Com Zelaya e Xiomara, entraram em torno de dez pessoas. Ontem à noite, já haviam passado pela embaixada exatas 303 pessoas, entre políticos, líderes de movimentos sociais, amigos e até curiosos que pularam os muros para se proteger do ataque de soldados munidos com gás lacrimogêneo.
Nem Catunda escapou dos efeitos. Ao abrir a porta para uma mulher que gritava desesperadamente por socorro, ele diz que recebeu uma lufada de gás e passou horas com os olhos vermelhos e ardendo.
Em outro momento, ele se recusou a receber um oficial de Justiça e um promotor que lhe levavam um documento: "Provavelmente, era uma ordem de captura, e eu não ia receber documento de um governo que o Brasil não reconhece, de um governo inexistente".
O pior, porém, foi a decisão do governo golpista, liderado por Roberto Michelleti, de impingir um cerco à embaixada, cortando luz, água e telefone a partir da noite de segunda-feira. E a única comida em 24 horas se resumia a pizza contrabandeada por uma vizinha e o resto de leite e biscoitos dos 12 funcionários.
Às 15h45 (19h45 de Brasília) de ontem, Catunda relatou que ainda havia gente comendo resto de pizza fria da véspera. Àquela hora, eles aguardavam dois socorros: as quentinhas enviadas por representantes da ONU (Organização das Nações Unidas) e a van que a embaixada americana emprestou para retirar oito funcionários, entre brasileiros e hondurenhos.
Um dos brasileiros é diabético, outro toma remédio controlado. Só ficaram com Catunda um assistente de Chancelaria, um motorista e um mecânico (para o gerador de luz).
Em alguns momentos, a embaixada chegou a acolher 70 pessoas simultaneamente o que, combinado com falta de água, luz e telefone, gerou um caos: "Hoje está sendo muito penoso.
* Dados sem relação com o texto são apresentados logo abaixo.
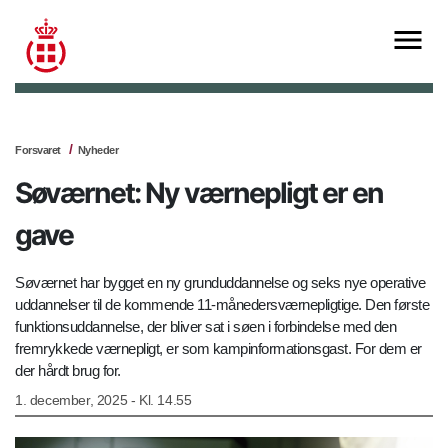
Forsvaret
Nyheder
Søværnet: Ny værnepligt er en
gave
Søværnet har bygget en ny grunduddannelse og seks nye operative
uddannelser til de kommende 11-månedersværnepligtige. Den første
funktionsuddannelse, der bliver sat i søen i forbindelse med den
fremrykkede værnepligt, er som kampinformationsgast. For dem er
der hårdt brug for.
1. december, 2025 - Kl. 14.55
Os banheiros estão de fazer dó", relatou Catunda, cearense de 61 anos, reclamando que estava há dois dias "só com a roupa do corpo".
Como Zelaya e a mulher preferiram ficar no escritório, em vez de ocupar o setor residencial da embaixada, o jeito foi acomodar hondurenhos e brasileiros por sofás, cadeiras, colchonetes e tapetes, para passarem a noite e o dia de ontem. O casal presidencial ocupa o gabinete do embaixador, vago desde que o titular, Brian Neele, foi chamado de volta após o golpe.
Além do desconforto, havia um grande temor entre os sitiados: o de que o governo golpista determinasse a invasão da embaixada. Por telefone, tanto Lula quanto Amorim fizeram apelos para que Zelaya não fizesse nada que pudesse servir de pretexto para a invasão e que mandasse seus aliados de volta para casa, mantendo o menor número possível de pessoas na embaixada.
Para Catunda, Amorim deu uma ordem precisa: "Não vamos bancar os Quixotes!" Ou seja, em caso de invasão, a orientação é ninguém reagir nem abrir a boca, deixando toda a negociação para a ONU e a OEA (Organização dos Estados Americanos) em Nova York.
Quanto a Zelaya, parece tudo bem: "Estou ótimo, muito tranquilo", disse à Folha.